In the corner store, 3501, is where I found him this time.
Hunched over his desk in the same place I left him, cold, but responsive; it’s happened again. I dropped my bag at the front door and began to clean up the mess he had made, picking up the bottles strewn along the entryway as the clock chimed six; I always hated that noise.
It made me uncomfortable to see him like this, because this is not who I remember. He used to be formidable, standing outside of the fire department with his old uniform on, his hand on his helmet that day I came to take pictures. I would come by on Wednesdays and we would sit outside on a bench and he would tell me funny stories of cats in trees and buy me chocolate bars from the gas station.
He used to come to the store and pick me up from behind, swing me around on my heels and kiss me slowly, before The Thing happened.
Every time the fire alarm rang I used to get nervous, and he would kiss me on the forehead and tell me he was invincible. He called himself the invincible man, and for the longest time I believed him.
We were young then, and we had plans.
There was a map in the living room that was covered in bright push pins.
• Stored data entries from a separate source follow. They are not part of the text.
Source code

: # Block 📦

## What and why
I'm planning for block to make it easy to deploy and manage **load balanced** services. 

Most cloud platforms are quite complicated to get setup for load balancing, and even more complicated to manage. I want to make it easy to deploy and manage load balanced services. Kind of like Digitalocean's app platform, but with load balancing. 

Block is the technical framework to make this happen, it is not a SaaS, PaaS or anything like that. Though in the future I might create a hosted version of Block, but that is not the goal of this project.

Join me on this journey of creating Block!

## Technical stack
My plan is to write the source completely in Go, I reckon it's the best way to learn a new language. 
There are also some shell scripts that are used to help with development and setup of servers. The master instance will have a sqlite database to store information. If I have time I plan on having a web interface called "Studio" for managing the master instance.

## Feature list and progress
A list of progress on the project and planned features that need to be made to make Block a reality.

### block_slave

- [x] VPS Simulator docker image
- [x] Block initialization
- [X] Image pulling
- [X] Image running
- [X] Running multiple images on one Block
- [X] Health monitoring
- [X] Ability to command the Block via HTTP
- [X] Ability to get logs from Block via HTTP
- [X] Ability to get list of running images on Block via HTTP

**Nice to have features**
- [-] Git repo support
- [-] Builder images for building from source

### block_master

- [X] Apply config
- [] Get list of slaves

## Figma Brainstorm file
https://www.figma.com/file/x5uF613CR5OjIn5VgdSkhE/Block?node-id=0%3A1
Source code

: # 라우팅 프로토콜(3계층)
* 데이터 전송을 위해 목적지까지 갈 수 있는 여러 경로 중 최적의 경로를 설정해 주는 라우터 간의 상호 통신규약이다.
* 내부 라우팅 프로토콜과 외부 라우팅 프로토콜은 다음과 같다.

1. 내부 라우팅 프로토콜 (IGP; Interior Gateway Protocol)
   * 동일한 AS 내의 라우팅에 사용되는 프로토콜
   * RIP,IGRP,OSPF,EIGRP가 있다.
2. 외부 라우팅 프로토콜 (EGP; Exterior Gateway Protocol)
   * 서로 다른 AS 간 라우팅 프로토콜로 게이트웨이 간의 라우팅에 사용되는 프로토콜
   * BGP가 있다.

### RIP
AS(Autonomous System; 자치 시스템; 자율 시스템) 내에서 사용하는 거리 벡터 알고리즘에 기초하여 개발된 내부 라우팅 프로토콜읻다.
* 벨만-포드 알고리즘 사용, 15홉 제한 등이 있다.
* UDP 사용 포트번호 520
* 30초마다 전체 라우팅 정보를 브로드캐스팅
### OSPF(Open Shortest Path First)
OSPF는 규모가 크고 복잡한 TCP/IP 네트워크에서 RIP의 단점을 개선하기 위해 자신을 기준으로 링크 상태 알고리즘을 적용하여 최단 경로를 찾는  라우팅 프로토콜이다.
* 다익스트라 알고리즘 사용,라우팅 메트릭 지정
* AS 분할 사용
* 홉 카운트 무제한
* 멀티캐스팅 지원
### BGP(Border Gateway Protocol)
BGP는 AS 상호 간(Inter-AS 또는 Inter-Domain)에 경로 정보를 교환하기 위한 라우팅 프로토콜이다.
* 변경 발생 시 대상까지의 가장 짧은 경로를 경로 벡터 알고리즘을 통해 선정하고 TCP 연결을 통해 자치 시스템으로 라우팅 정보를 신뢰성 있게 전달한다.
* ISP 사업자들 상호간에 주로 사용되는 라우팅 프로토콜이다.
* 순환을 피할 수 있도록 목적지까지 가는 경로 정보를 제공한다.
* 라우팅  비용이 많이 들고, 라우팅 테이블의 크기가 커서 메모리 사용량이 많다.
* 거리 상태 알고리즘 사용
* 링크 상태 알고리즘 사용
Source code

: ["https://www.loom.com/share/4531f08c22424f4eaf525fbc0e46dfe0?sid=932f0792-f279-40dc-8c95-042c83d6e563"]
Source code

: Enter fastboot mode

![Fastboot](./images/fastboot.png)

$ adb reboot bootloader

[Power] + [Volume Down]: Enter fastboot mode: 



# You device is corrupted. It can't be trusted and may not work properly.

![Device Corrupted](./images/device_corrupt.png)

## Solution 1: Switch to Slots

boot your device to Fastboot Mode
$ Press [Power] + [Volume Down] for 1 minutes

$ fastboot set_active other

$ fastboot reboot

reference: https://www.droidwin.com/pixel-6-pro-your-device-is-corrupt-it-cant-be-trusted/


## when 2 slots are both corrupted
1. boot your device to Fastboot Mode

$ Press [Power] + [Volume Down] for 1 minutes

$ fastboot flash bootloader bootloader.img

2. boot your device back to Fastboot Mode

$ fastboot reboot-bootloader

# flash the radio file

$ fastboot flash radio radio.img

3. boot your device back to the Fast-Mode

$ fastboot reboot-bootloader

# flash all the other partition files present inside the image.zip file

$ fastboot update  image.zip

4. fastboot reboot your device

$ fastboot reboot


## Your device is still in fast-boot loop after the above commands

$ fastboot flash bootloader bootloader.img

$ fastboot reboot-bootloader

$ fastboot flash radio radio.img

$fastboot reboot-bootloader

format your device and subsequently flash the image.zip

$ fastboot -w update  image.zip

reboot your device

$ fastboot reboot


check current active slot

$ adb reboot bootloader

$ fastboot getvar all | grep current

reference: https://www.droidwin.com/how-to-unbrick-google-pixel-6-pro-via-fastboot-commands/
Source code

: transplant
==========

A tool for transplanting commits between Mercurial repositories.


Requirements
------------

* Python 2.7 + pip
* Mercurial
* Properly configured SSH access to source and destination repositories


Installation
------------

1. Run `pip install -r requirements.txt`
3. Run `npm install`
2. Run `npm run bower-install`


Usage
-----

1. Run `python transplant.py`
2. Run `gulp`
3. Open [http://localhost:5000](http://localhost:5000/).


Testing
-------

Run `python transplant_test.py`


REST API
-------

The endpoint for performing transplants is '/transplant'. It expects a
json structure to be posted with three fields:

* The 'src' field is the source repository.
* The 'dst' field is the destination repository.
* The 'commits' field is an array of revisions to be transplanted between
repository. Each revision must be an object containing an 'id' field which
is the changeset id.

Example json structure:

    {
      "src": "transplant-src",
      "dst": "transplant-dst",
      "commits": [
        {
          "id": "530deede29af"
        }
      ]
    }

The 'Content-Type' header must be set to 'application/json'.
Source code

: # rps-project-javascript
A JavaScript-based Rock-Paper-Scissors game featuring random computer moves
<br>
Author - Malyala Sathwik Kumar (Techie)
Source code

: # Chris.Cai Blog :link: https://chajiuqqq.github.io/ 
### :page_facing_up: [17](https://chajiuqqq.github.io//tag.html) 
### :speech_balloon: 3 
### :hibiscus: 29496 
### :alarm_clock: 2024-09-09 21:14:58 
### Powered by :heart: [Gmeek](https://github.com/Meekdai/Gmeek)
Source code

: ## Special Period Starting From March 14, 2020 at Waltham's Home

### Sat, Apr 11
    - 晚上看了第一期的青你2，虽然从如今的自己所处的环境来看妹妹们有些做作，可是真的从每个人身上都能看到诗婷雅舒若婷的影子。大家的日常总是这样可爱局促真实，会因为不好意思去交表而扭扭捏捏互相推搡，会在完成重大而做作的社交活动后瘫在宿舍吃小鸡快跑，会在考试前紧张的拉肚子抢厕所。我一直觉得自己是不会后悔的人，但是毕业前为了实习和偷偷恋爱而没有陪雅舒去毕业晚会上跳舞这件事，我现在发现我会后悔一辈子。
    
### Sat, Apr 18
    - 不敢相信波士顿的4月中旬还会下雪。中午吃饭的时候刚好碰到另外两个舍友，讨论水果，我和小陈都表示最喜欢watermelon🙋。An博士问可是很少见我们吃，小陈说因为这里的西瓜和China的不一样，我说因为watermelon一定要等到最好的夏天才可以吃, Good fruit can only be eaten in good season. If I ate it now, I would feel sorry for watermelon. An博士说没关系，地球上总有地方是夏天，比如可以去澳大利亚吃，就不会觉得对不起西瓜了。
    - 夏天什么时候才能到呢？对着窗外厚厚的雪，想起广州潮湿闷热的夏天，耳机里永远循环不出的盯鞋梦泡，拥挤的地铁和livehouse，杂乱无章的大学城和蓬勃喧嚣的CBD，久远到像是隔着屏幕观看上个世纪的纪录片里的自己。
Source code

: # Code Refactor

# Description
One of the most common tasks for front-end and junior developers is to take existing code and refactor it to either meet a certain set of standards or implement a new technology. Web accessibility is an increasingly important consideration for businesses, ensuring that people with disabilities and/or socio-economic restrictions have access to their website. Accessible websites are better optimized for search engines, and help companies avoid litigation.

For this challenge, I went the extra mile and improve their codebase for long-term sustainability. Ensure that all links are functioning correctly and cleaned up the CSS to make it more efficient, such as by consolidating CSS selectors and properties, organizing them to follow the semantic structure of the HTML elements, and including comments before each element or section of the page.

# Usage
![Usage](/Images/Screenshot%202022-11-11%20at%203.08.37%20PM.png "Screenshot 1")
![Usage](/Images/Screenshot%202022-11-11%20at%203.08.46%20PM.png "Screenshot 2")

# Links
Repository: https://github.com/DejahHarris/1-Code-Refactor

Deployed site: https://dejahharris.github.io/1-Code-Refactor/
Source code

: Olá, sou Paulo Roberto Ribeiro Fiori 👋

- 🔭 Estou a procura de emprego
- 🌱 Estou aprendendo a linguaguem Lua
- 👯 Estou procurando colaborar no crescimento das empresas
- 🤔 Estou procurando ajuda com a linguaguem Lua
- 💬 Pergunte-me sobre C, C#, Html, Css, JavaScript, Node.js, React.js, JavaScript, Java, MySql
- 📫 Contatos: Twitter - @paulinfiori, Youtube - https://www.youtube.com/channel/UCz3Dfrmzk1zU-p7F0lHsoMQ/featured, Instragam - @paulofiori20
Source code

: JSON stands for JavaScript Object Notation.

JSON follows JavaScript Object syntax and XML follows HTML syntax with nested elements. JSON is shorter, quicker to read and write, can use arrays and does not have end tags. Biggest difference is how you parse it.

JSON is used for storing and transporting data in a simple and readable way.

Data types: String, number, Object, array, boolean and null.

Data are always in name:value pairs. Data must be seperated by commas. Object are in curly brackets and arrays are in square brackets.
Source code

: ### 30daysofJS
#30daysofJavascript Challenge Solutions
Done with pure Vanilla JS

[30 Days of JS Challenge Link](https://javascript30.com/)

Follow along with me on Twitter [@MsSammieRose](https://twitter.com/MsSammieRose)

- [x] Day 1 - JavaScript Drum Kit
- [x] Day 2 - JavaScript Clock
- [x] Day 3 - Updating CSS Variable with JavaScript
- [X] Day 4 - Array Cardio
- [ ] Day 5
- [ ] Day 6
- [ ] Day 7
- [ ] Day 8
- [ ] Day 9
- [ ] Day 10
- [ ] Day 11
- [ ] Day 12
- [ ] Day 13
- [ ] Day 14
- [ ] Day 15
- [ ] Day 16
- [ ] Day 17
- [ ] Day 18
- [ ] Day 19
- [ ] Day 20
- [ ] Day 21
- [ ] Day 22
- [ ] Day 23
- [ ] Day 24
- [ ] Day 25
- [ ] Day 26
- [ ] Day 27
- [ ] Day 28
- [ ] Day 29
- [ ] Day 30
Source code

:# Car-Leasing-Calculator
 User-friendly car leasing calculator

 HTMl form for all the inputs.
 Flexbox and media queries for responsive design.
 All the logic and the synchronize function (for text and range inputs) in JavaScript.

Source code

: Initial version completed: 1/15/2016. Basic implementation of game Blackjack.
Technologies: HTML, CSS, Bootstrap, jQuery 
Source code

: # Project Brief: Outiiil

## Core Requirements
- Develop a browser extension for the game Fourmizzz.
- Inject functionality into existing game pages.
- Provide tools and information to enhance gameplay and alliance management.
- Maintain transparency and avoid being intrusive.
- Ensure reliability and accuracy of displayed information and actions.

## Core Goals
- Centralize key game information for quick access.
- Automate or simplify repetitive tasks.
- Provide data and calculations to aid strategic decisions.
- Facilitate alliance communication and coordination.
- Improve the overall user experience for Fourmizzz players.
Each and every place we wanted to go, stuck on the wall with yellow yarn connecting locations. A plan that had been forming for ten years or so. After The Thing happened, I used to sit and just look at it. I don’t know why I left it up there until now, perhaps I had hoped it would make things better, maybe I thought we could go back to those days, booking last minute flights and wandering off in the middle of nowhere and making love in the woods.
The map sat on a large cork board, and every so often we would attach a ticket from somewhere we went, removing the push pin and repurposing it. It was an odd way to do things, given that most people would mark where they went, not where they wanted to go, but I liked all the colorful pins, I had found them at a flea market somewhere. It seems like a million years ago.
The Terrible Thing happened one night on the corner of Ridgely Street at around three in the morning. He couldn’t save her, but he didn’t believe that. He couldn’t save any of them, sometimes that’s how a fire works. He had his very first drink the next day, and now I am left with living ashes.
It wasn’t his fault, you have to understand.
He looks at me now the same way he always does, apologetic and sorry, and I know he is, and I hope he knows I am too.
I put my arms around him and stayed there for far longer than I should, there are places to go and things to see after all, and I knew he couldn’t come with me.
“There are two men waiting outside, and I want you to go with them.” I whispered this in his ear and stroked his hair, even though I knew he couldn’t hear me, and I cleaned off the places where my tears had touched his skin.
I want places to go, I want people to see.
I let go and began to pick up the bottles, waving through the window before grabbing the garbage bags. The two men came in and picked him up by each arm, gently placing him in the backseat. I wondered what would happen when he woke up, if he would know what I had done, if he would hate me.
Picking up my bag I followed the men out to the van, and placed a letter in his jacket that included my apology for when he remembers.
It has been thirty days since I found him in the corner store, I know this because he called me, saying that one of the steps was to make amends, and that he never meant to let it get so bad. He said he got the postcards I sent him, and that he’s trying to make things right. I told him that I loved him, and that I’ve been to thirteen places we put on the map.
And every single time I get there, I take out this black box I stuffed away in my bag and remove one push pin and drive it deep into the ground.
And that I do for the invincible man.